We are looking forward to another exciting solo exhibition by Wolfgang Spahn. The German-Austrian artist Wolfgang Spahn works mainly with electronic components, which he manipulates substantially and fundamentally until they become independent installations and artworks. In doing so, he proceeds with a radical freedom that shakes up our conventional understanding of signals, images, sounds, digital and analog. Wolfgang Spahn is interested in the level below. Visit our exhibition and experience how Wolfgang Spahn creates works of art with electronics.
"Feedback and Oscillation" is the title of a chapter in "Cybernetics - or Control and Communication of the Animal and the Machine" (1948) by the founder of cybernetics, Norbert Wiener.
Wolfgang Spahn returns to these origins with his current works. Accordingly, feedback and oscillations are at the core of these works, which Spahn therefore calls kybersonor and kybervisuell. The artistic material is electronic circuits that control, regulate and oscillate.
With apparatuses, projectors and synthesizers developed by the artist, the resulting electromagnetic signals become audible, visible and tangible. The signals remain the same, only their manifestation differs. Sound and light thus become an equal part of the artworks and thus an integral part of their aesthetics. Patterns of reflections and sounds marry into an original form of light, color, and sound.

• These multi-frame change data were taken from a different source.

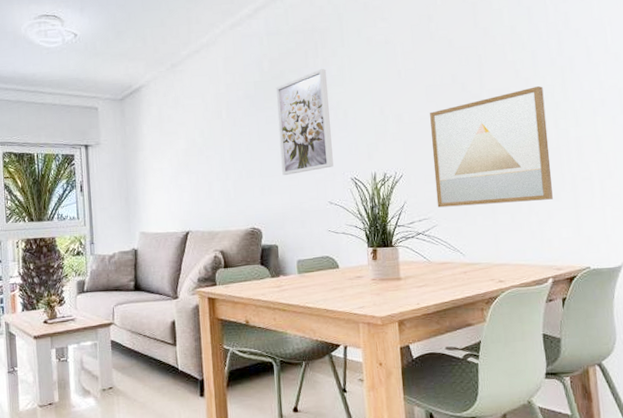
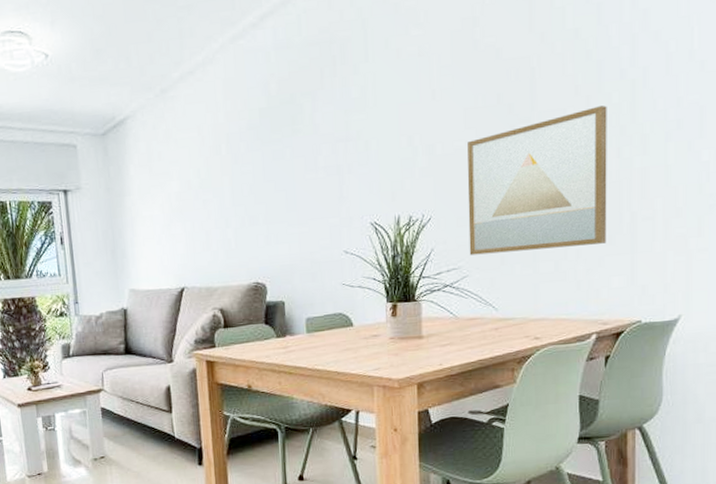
wall art: present [275,69,334,175] -> none [284,90,351,221]

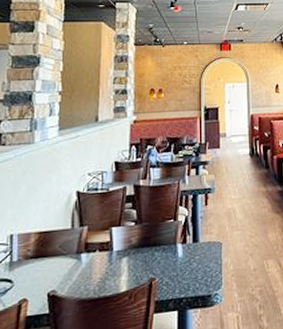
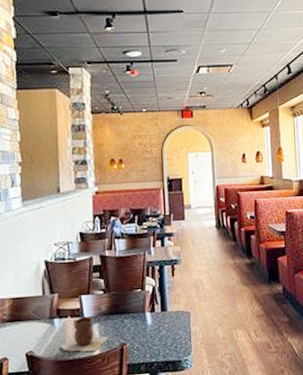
vase: none [87,249,138,290] -> present [61,316,110,352]

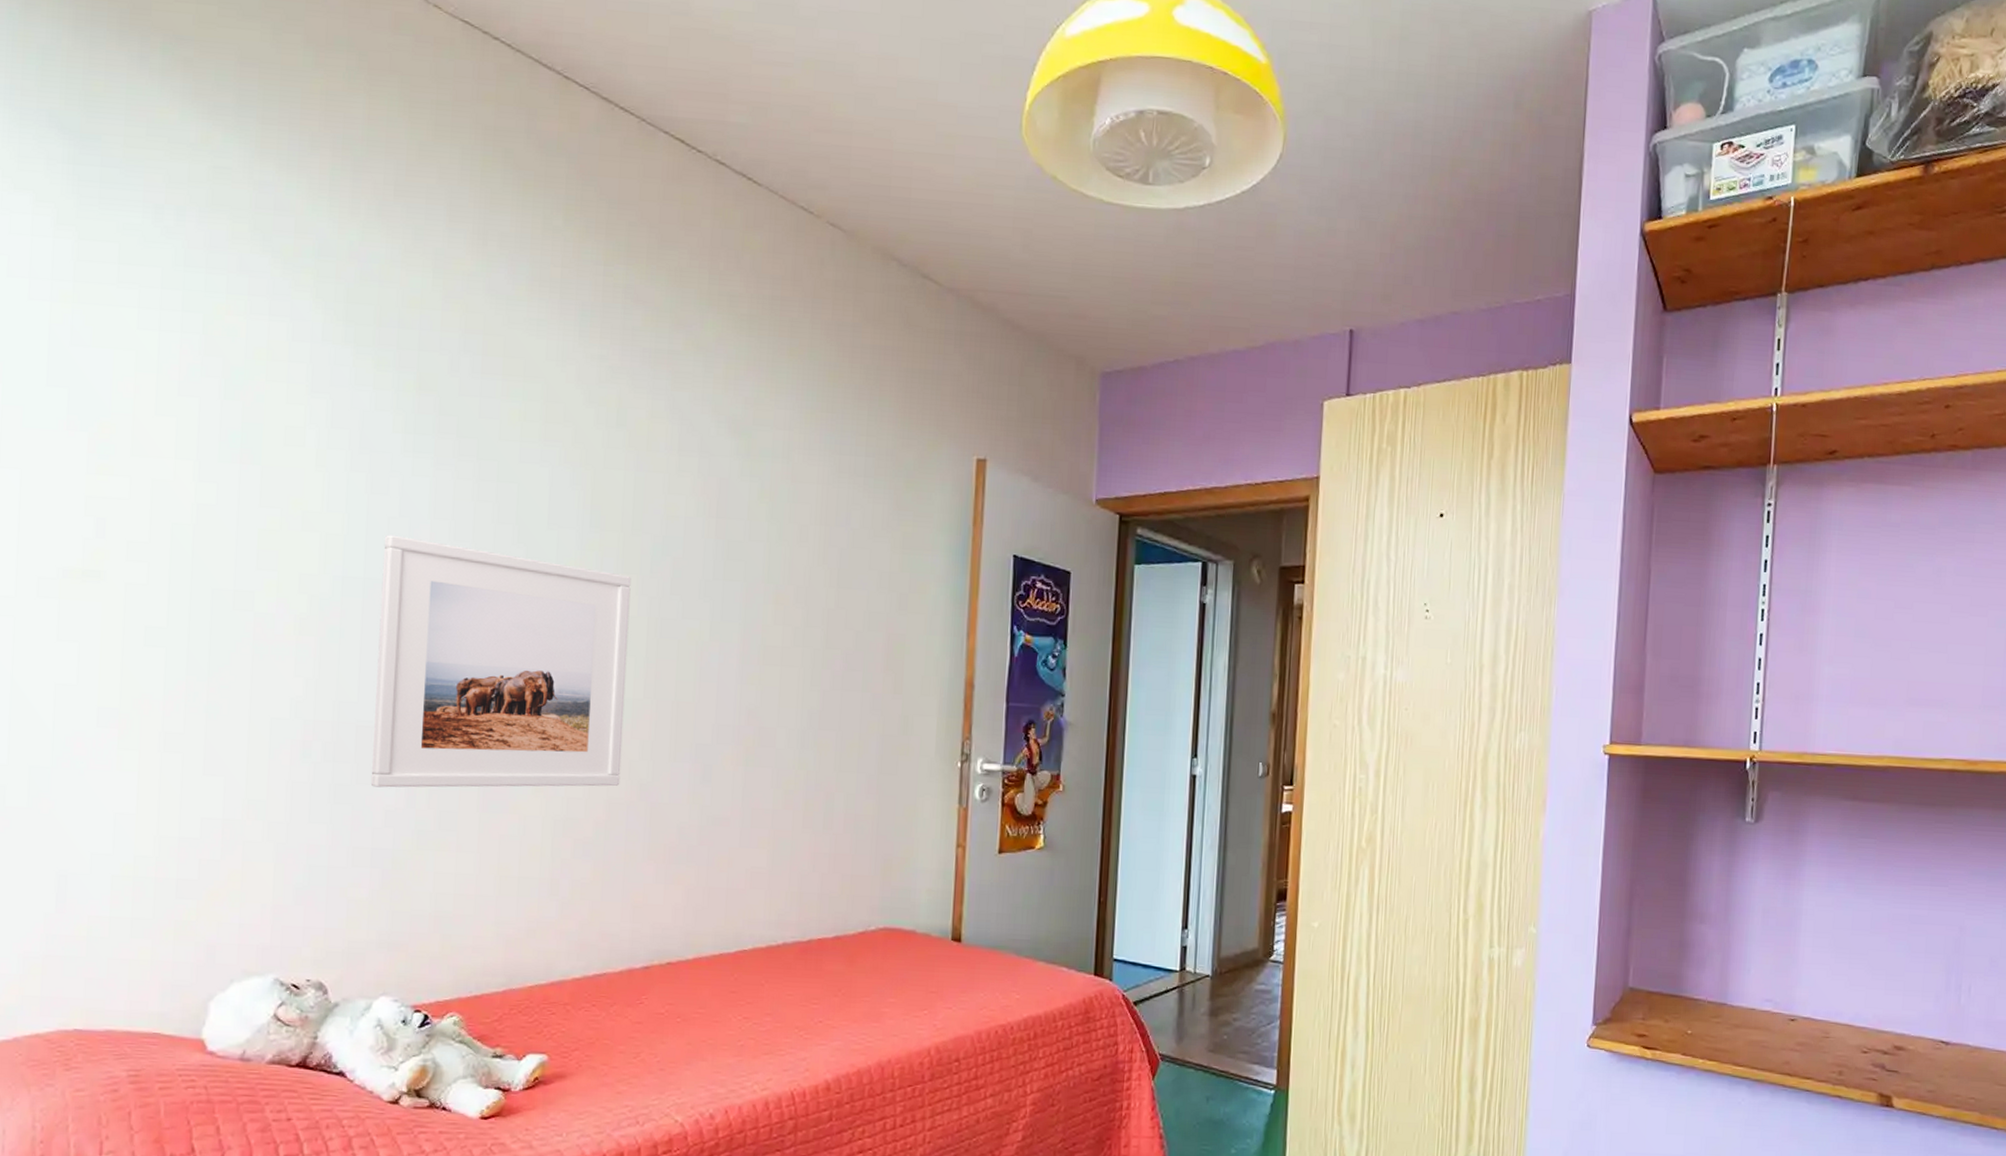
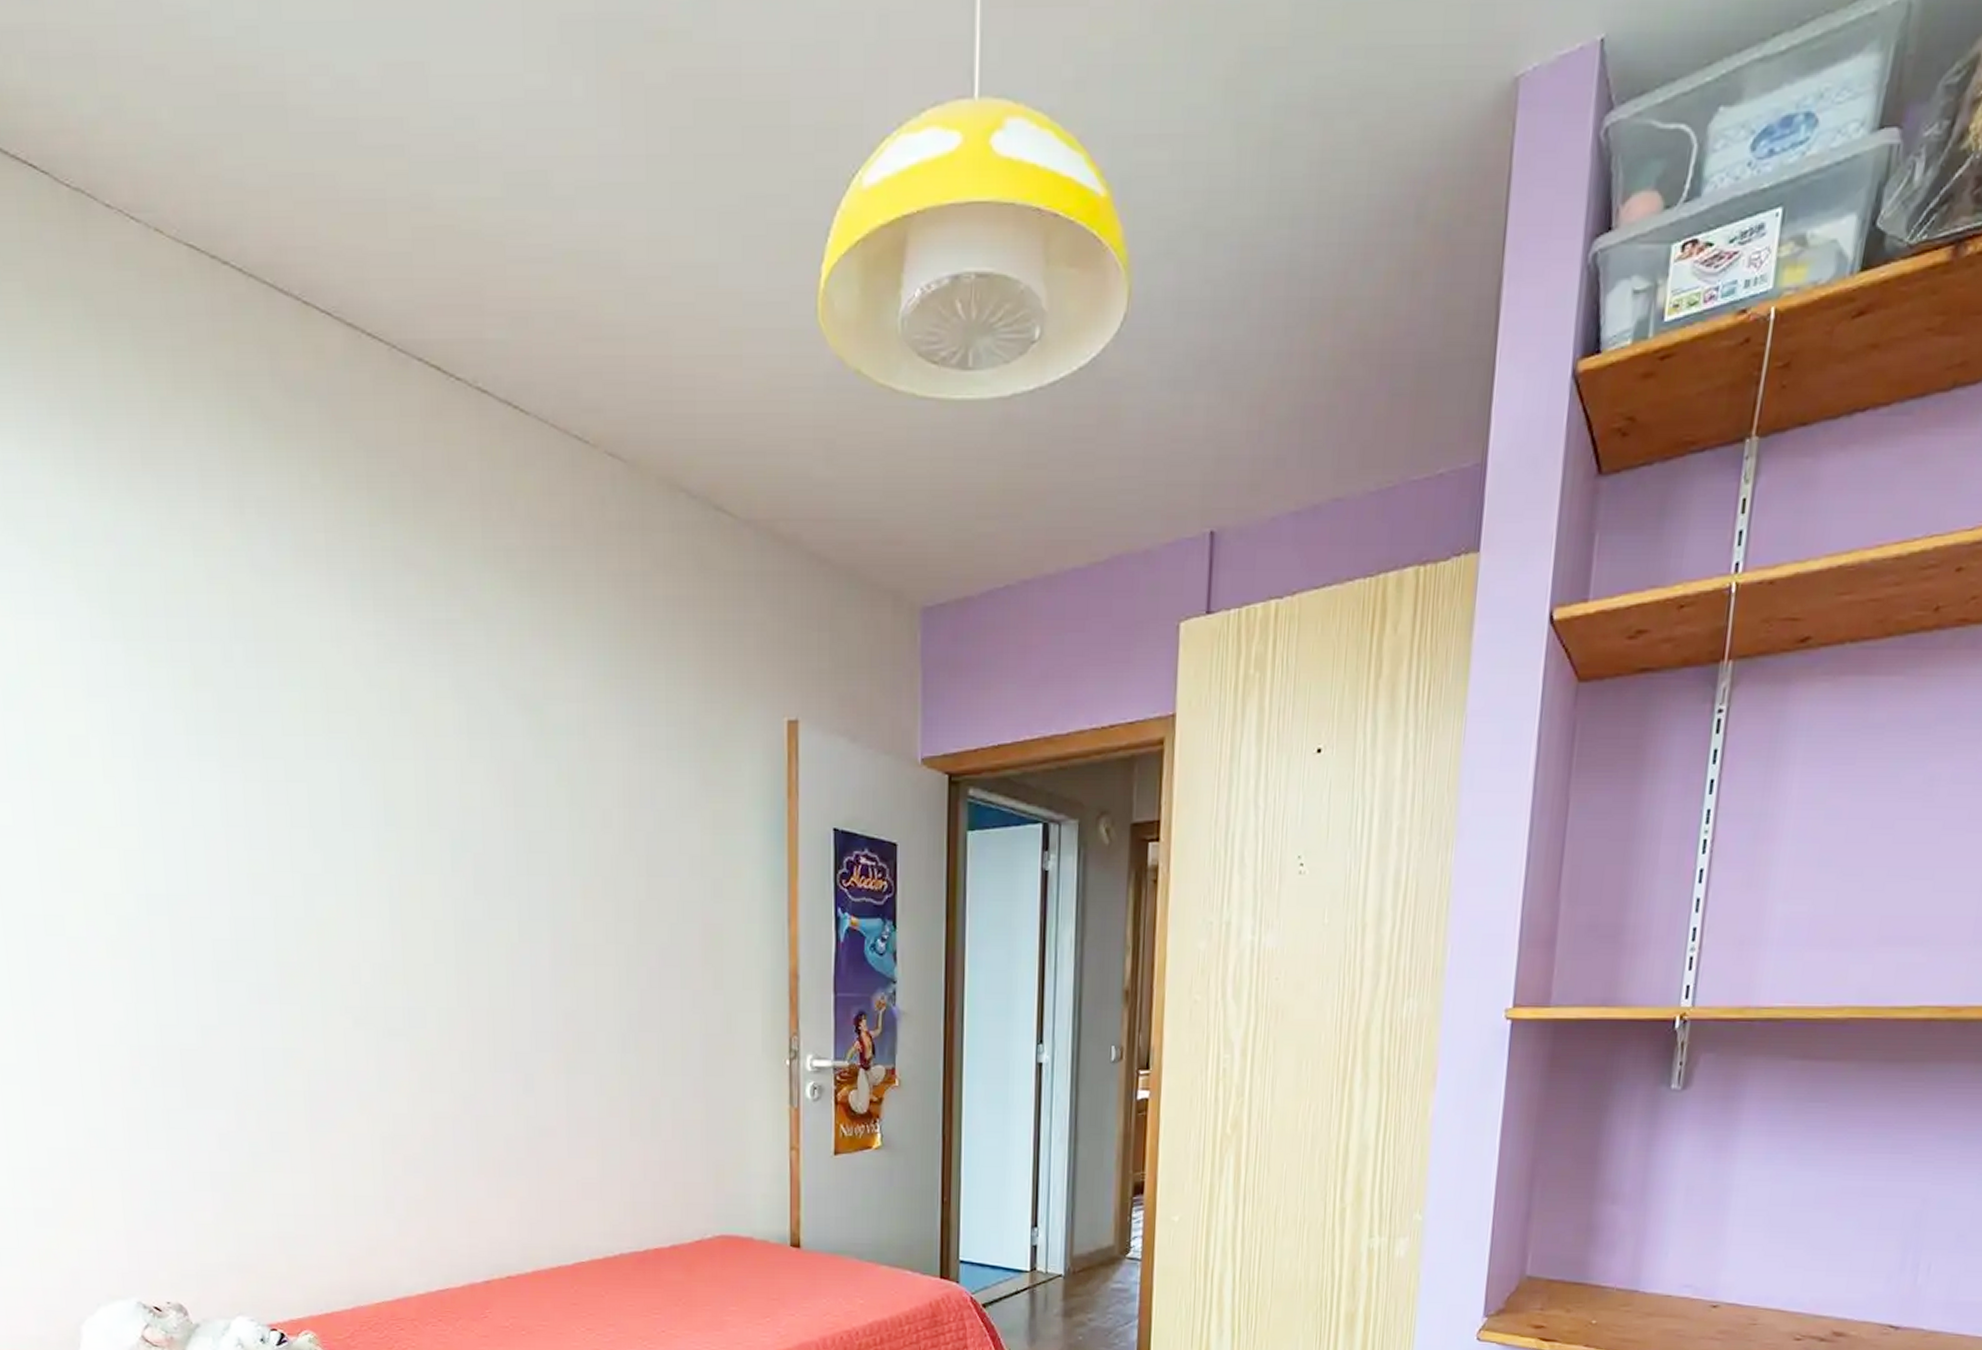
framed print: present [370,535,631,788] -> none [181,847,443,1111]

The central core of the exhibition is a network of analog artificial neurons - the artificial and artistic brain that connects all the works. This circuit, developed by Wolfgang Spahn, communicates with all the other artworks, processing their information and controlling them. It functions as an "art-generating" artificial intelligence that coordinates and controls all the works arranged around it. In this respect, the exhibition can also be understood as an "experiment with artificial beings" in the sense of Valentin Breitenberg.

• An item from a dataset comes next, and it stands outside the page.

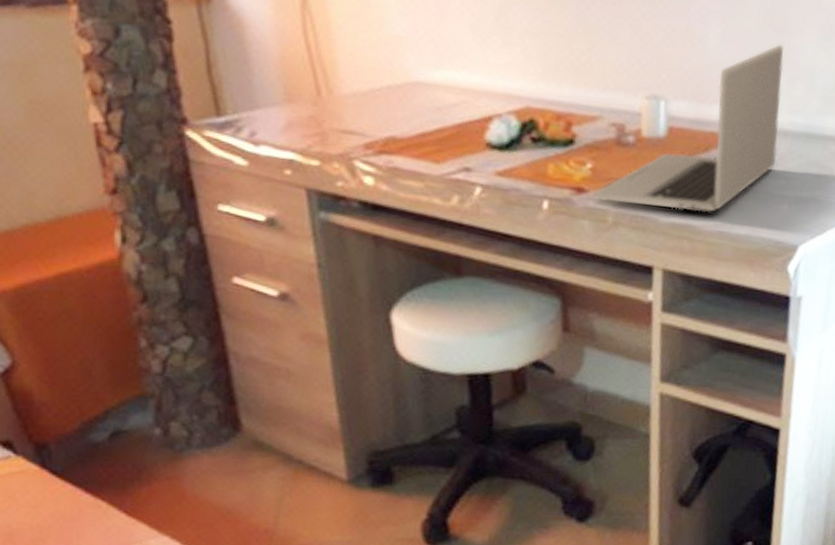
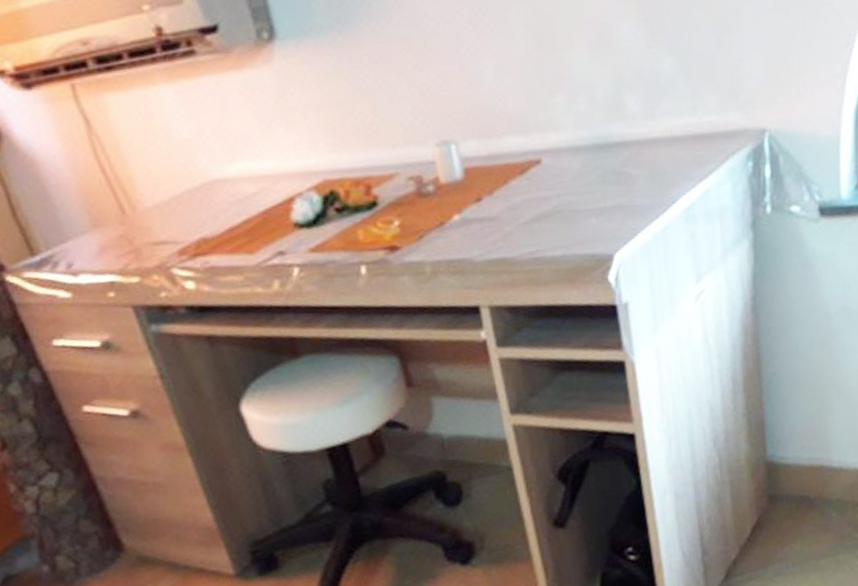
laptop: present [593,44,784,212] -> none [407,64,574,255]

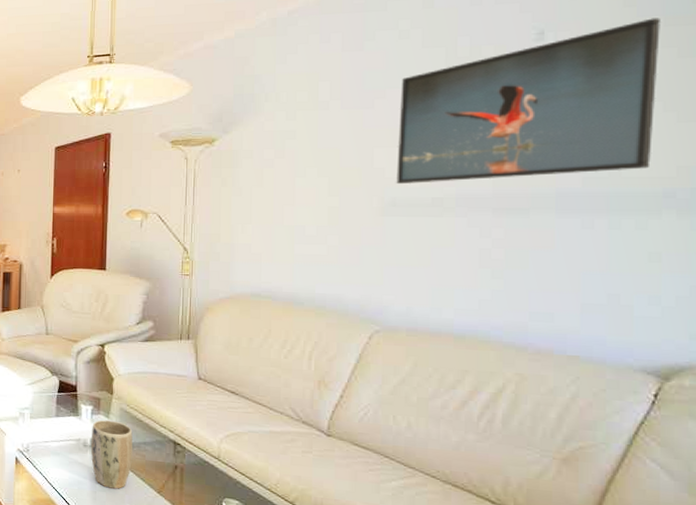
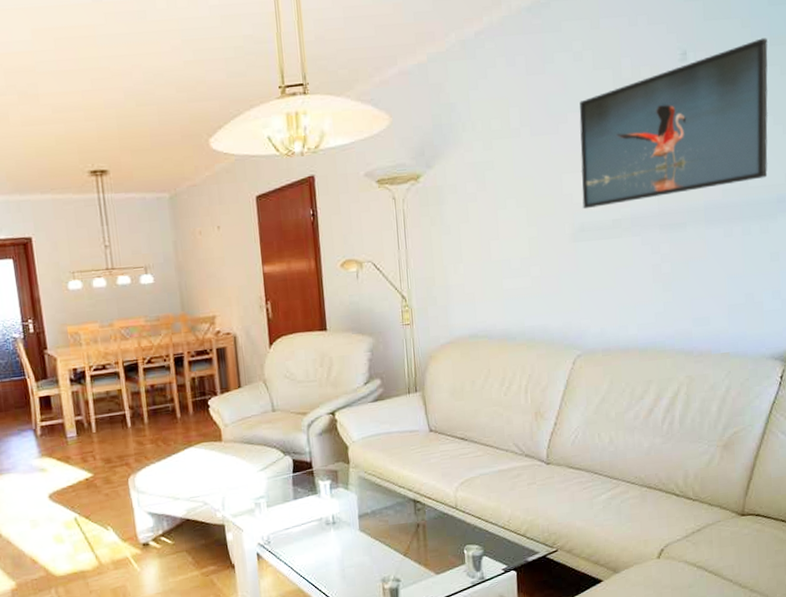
plant pot: present [91,419,133,489] -> none [332,491,376,563]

The works on display emerged from an exploration of the themes of chance, chaos, and self-similarity-a topos from chaos research in the 1980s. In this respect, all installations are centrally controlled and coordinated, but at the same time they are always acoustic and visual events determined by chaos and chance. Regular patterns of sound and light are therefore original and unpredictable in detail; they seem alive and natural. Wolfgang Spahn's art thus takes up current AI developments, but he also understands it as a counter-design to the de-emotionalized surfaces of our time. Thus, this art is in its interior a universal and concrete, and yet it appears and sounds in its external effect alive, natural and sensual.